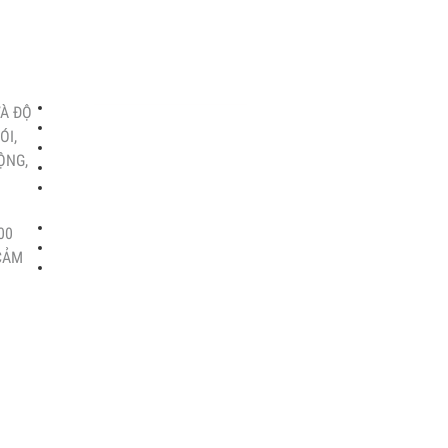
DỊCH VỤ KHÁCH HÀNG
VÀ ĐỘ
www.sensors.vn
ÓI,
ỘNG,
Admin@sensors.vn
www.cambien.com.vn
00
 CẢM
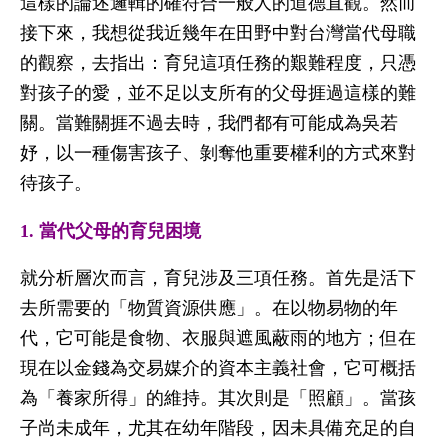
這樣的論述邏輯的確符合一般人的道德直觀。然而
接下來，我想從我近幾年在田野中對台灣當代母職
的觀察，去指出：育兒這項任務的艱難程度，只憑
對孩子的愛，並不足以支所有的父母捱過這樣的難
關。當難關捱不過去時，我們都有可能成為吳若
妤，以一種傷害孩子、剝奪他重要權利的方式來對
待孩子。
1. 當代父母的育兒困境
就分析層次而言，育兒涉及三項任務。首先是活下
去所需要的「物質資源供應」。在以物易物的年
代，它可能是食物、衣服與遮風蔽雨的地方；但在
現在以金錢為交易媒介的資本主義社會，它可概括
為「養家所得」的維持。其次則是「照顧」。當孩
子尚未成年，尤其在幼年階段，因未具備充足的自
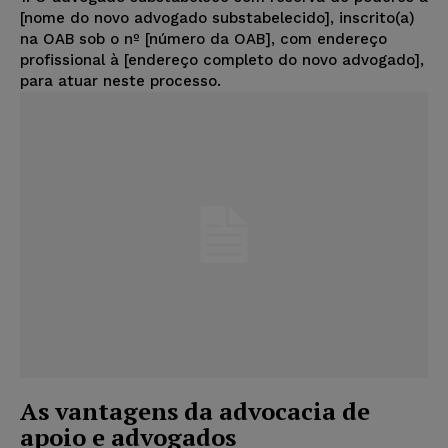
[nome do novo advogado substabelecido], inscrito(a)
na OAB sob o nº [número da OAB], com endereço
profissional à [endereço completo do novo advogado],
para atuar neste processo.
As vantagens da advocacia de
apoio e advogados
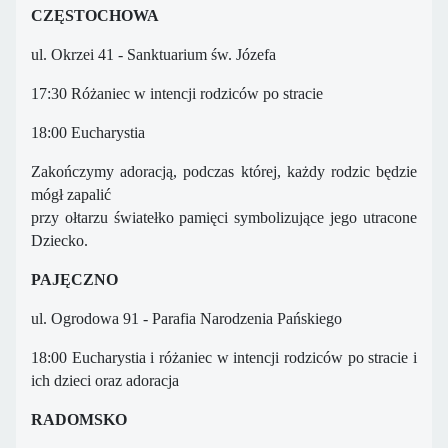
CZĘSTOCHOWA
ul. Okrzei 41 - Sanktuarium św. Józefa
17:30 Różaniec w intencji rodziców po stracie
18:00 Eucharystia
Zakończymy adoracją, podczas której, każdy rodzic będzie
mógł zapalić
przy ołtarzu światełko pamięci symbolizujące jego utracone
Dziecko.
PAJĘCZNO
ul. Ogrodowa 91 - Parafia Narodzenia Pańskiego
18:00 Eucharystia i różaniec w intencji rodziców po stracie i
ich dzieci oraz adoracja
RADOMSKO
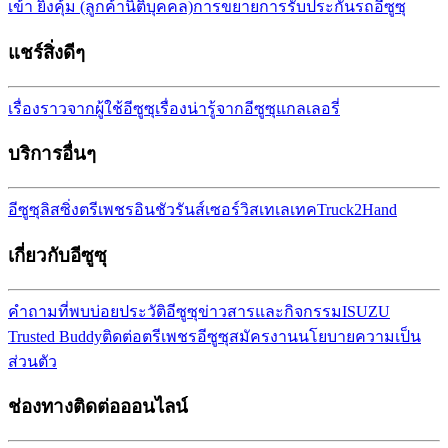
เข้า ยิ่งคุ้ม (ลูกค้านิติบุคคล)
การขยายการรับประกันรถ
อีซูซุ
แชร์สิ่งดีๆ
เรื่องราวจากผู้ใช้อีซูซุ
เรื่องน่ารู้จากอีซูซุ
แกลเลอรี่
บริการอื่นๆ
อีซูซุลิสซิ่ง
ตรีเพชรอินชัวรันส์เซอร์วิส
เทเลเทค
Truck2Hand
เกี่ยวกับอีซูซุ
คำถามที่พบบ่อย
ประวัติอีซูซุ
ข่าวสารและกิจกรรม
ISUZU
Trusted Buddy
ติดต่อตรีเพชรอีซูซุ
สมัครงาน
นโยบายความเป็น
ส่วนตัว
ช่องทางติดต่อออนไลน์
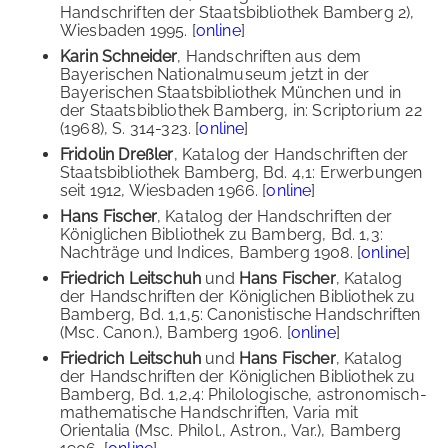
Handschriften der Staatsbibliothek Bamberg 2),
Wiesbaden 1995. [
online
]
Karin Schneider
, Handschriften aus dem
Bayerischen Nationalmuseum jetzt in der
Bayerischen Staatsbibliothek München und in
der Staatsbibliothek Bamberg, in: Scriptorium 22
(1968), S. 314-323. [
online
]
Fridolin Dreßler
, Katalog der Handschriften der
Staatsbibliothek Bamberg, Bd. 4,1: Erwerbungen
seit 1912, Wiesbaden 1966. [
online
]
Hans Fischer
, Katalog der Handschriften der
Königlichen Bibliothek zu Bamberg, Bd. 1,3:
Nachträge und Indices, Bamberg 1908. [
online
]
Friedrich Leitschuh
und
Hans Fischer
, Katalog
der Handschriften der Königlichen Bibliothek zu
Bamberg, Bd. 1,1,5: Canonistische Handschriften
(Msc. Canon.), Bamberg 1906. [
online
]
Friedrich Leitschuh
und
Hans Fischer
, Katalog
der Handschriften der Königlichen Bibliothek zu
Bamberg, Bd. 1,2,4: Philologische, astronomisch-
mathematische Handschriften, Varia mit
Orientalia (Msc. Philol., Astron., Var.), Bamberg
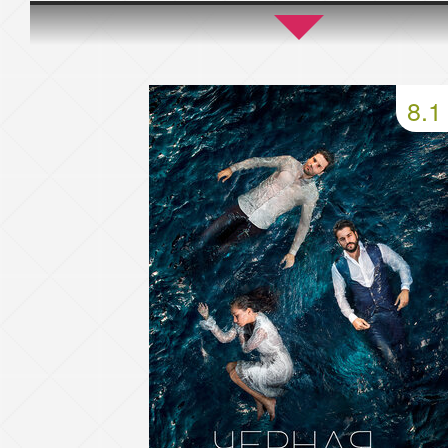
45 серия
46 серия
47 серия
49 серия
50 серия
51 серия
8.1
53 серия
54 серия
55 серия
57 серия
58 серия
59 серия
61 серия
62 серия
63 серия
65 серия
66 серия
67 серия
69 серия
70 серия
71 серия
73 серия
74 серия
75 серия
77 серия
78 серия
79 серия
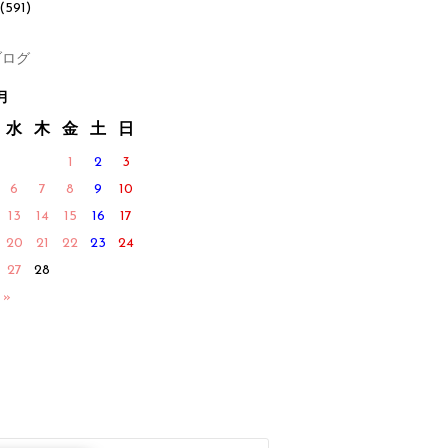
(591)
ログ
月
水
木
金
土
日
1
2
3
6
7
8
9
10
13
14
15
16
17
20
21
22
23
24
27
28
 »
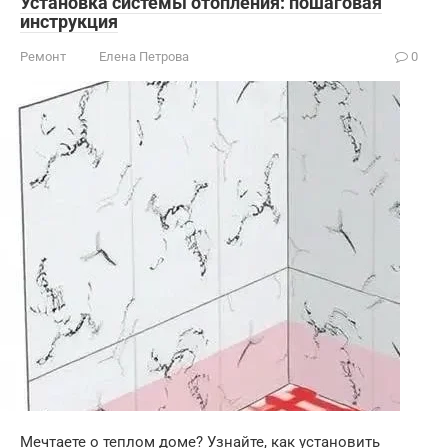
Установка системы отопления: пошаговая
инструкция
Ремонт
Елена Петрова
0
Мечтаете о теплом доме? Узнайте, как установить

Task details ▸ Each line in which the string "stracie" is found must be copied from the data.

Answer below ▸
17:30 Różaniec w intencji rodziców po stracie
18:00 Eucharystia i różaniec w intencji rodziców po stracie i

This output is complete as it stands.